In the digital age, our lives are supersaturated with images. You don’t have to be a member of the elite to surround yourself with visual stimuli, whether it’s posters of Picassos or simply the ever-changing canvas of the television screen. Yet for all we’ve gained through this democratization of the image, there’s no replacing original works of art.

At least that’s how Susan Bush sees it. The curator of the second annual 100 Grand show at Sullivan Goss, Bush aims to make art collecting accessible to those who’ve so far considered it out of their league. The group show features 100 works, each priced somewhere between $90 and $1,000. Many are by area artists, from the well established to the just emerging. They range from figurative to abstract paintings, from assemblage to photography, and from conceptual to classical in their approach.

“Shark Park Series: Whale Rider 59" by Blakeney Sanford.

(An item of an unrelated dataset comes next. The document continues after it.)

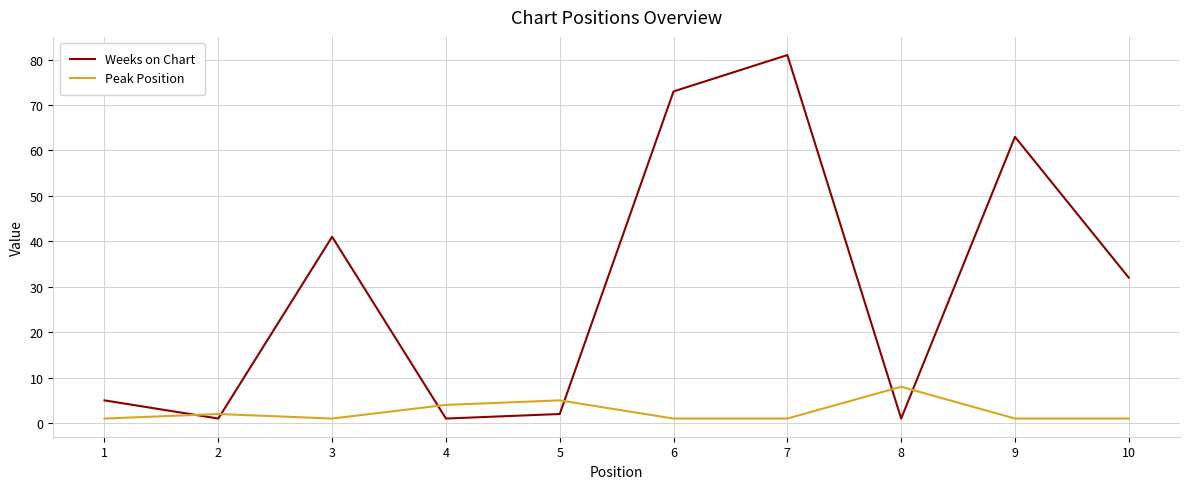

At how many categories does at least one series exceed 36?

4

The works are clustered on four walls of the Vollmer Gallery in a dense presentation—the fine-art equivalent of a bargain store bursting with merchandise—and yet each piece in this motley collection is a unique creation.

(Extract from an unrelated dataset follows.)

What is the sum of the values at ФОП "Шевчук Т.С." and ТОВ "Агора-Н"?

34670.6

Some works bear witness. Jon Francis’s oil painting “Ranch Detail #11” pays homage to three light switches, lit from the side as if through an open barn door. Jane Taylor’s fine “Silver Bowl” captures the luster of her subject’s reflective surface in painterly pastels.

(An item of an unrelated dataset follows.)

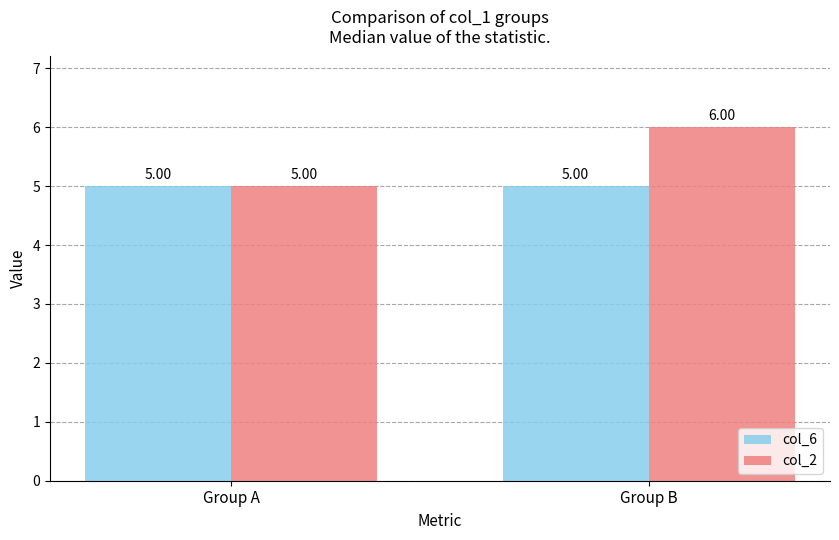

Rank the series by their average value, from lowest to highest.

col_6, col_2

Others evoke characters: Colin Fraser Gray’s pencil sketch “Man in Bowler” conjures a wonderfully phlegmatic male bust out of efficient crosshatch marks, while Blakeney Sanford’s “Shark Park Series” gives bikini-clad surfer girls iconic status through flat blocks of color on a gold ground.

Then there are works that have something to say about the phenomenon of art itself. Dan Levin’s wall sculpture “Pray Here” is a red crucifix studded with light bulbs, the pull chain at its base culminating in a plastic doll hand. The bulb at the center is mirrored, so that the approaching viewer/worshipper confronts her own distorted image. In Rafael Perea de la Cabada’s “El Caminante” (“The Wayfarer”), black acrylic paint on paper delineates a man’s form, beneath which appears a palimpsest: an article about Perea de la Cabada taken from a Los Angeles publication.

Among the many other works included in this show are paintings by Hank Pitcher, Susan Savage, and Nicole Strasburg; assemblage by Tony Askew and Susan Tibbles; and mixed media work by Dane Goodman. Every piece is the result of one artist’s act of creation, a priceless process for which there will never be a replacement.